THE RECORDS »
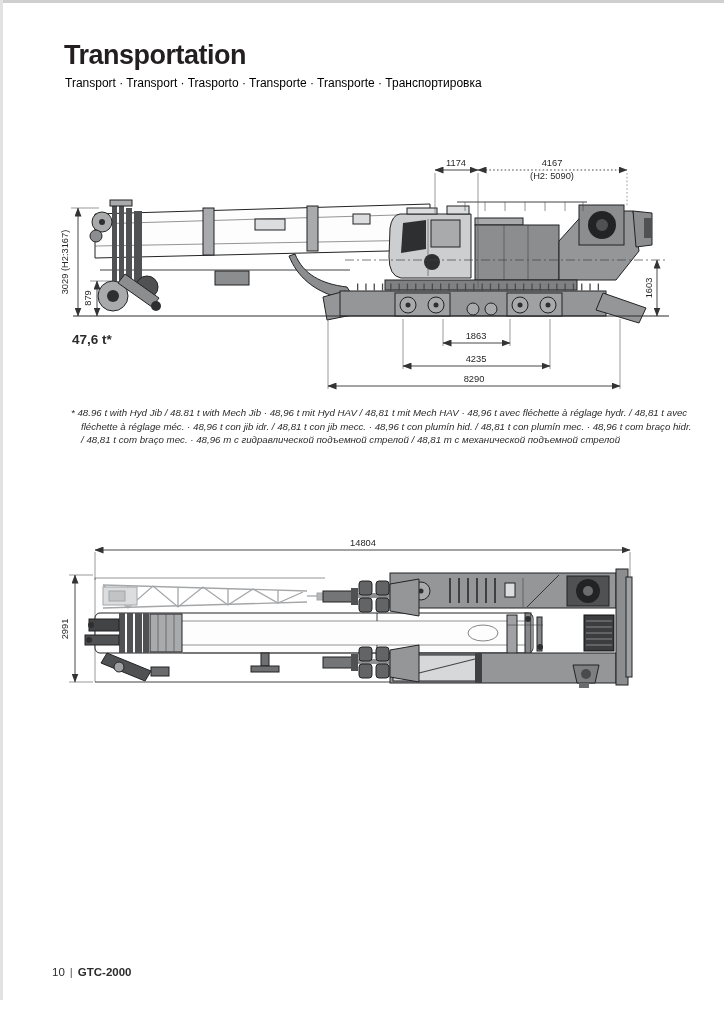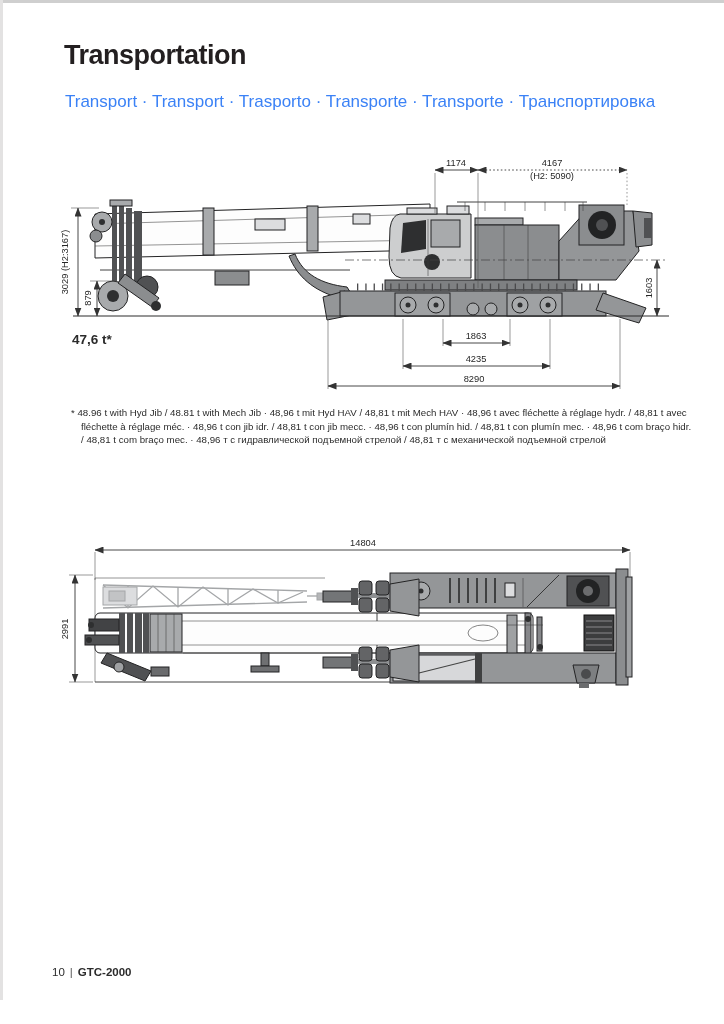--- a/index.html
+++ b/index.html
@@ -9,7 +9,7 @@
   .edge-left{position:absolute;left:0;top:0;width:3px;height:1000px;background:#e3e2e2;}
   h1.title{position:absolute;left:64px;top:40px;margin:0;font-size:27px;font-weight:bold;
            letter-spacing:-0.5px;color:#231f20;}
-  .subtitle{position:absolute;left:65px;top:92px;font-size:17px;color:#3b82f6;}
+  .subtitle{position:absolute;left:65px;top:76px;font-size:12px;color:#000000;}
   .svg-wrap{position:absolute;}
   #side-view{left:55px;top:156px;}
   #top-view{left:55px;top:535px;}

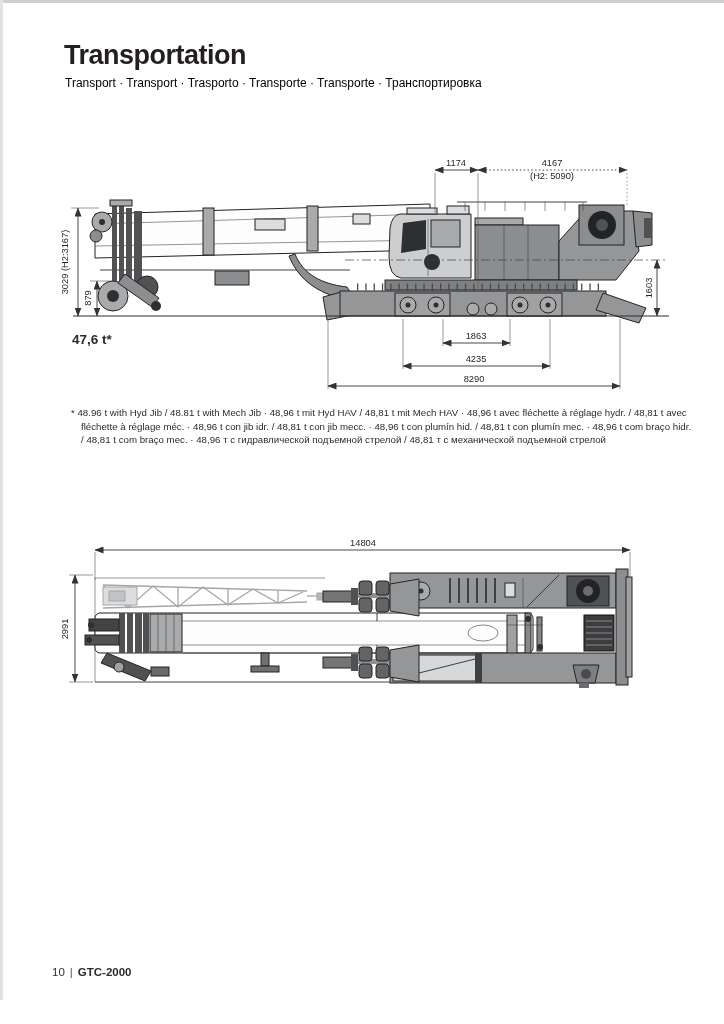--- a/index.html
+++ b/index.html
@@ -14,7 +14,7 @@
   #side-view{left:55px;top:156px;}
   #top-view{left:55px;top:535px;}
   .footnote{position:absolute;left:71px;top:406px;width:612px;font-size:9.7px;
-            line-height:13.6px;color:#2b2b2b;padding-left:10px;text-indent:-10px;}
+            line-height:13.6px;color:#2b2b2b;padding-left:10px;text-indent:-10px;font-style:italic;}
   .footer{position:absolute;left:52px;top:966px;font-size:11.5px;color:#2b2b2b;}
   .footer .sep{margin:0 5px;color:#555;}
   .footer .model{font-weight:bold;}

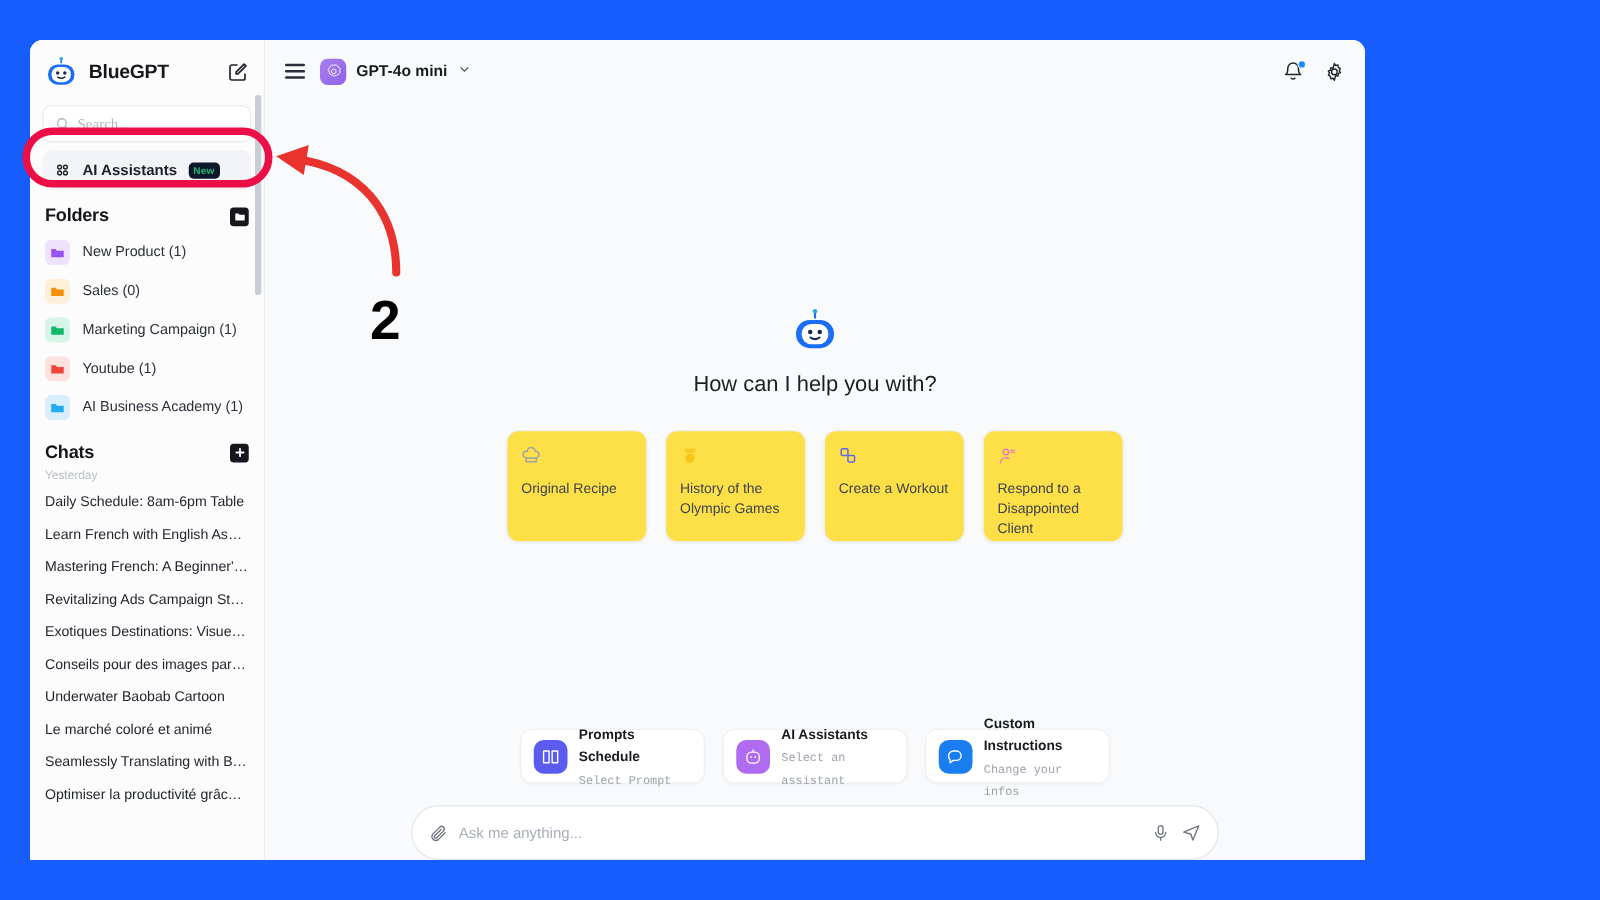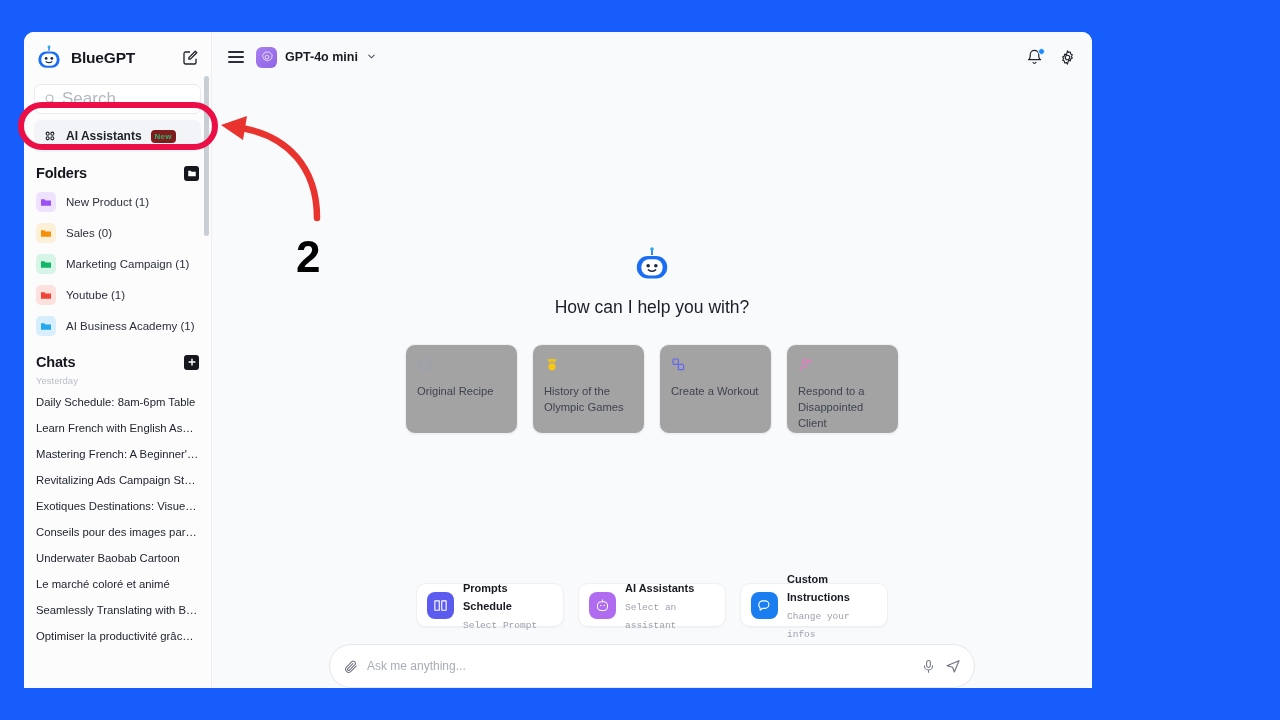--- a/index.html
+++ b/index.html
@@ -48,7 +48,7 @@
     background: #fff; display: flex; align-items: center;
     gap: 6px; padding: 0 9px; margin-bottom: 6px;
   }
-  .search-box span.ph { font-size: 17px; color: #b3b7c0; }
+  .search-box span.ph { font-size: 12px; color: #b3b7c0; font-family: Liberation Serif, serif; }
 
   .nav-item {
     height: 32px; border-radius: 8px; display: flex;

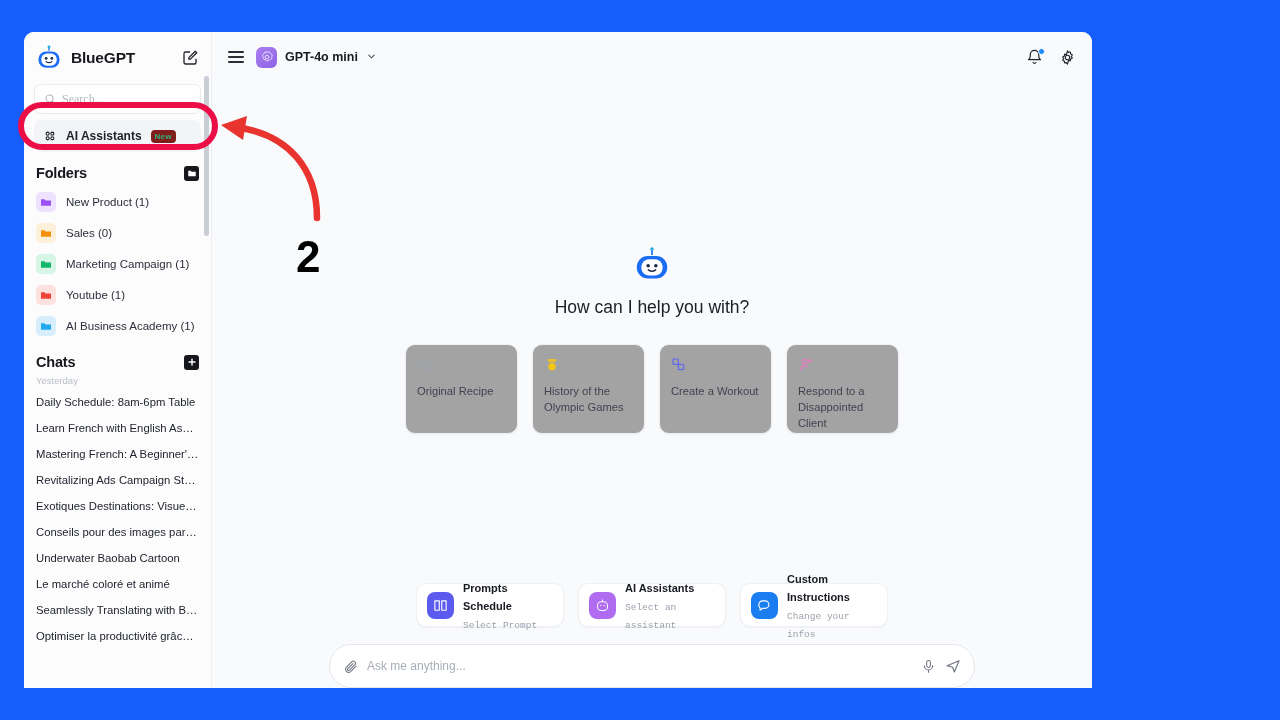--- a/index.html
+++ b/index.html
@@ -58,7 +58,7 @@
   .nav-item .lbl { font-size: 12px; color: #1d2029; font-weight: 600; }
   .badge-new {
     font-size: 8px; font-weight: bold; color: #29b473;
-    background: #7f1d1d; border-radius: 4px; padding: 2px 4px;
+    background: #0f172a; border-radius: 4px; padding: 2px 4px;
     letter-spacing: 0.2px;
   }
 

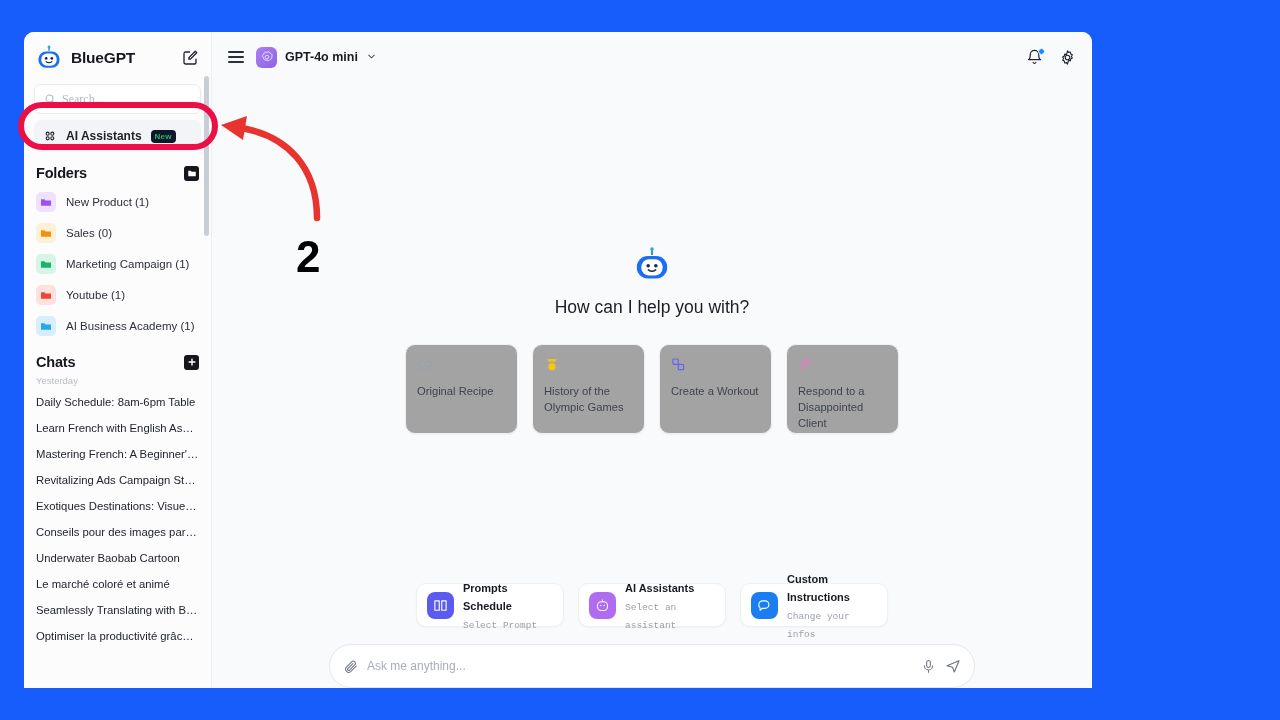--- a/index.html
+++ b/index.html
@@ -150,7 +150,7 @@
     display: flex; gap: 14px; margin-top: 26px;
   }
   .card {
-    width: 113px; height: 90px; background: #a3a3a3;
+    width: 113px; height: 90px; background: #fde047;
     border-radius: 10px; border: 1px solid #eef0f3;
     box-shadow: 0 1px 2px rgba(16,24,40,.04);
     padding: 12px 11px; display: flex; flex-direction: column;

WHAT THIS TASK INVOLVES » Report every line of the data in which "weight" appears.

EXERCISE ANSWER »
   h1.title{position:absolute;left:64px;top:40px;margin:0;font-size:27px;font-weight:bold;
   .footer .model{font-weight:bold;}
   .nav-item .lbl { font-size: 12px; color: #1d2029; font-weight: 600; }
     font-size: 8px; font-weight: bold; color: #29b473;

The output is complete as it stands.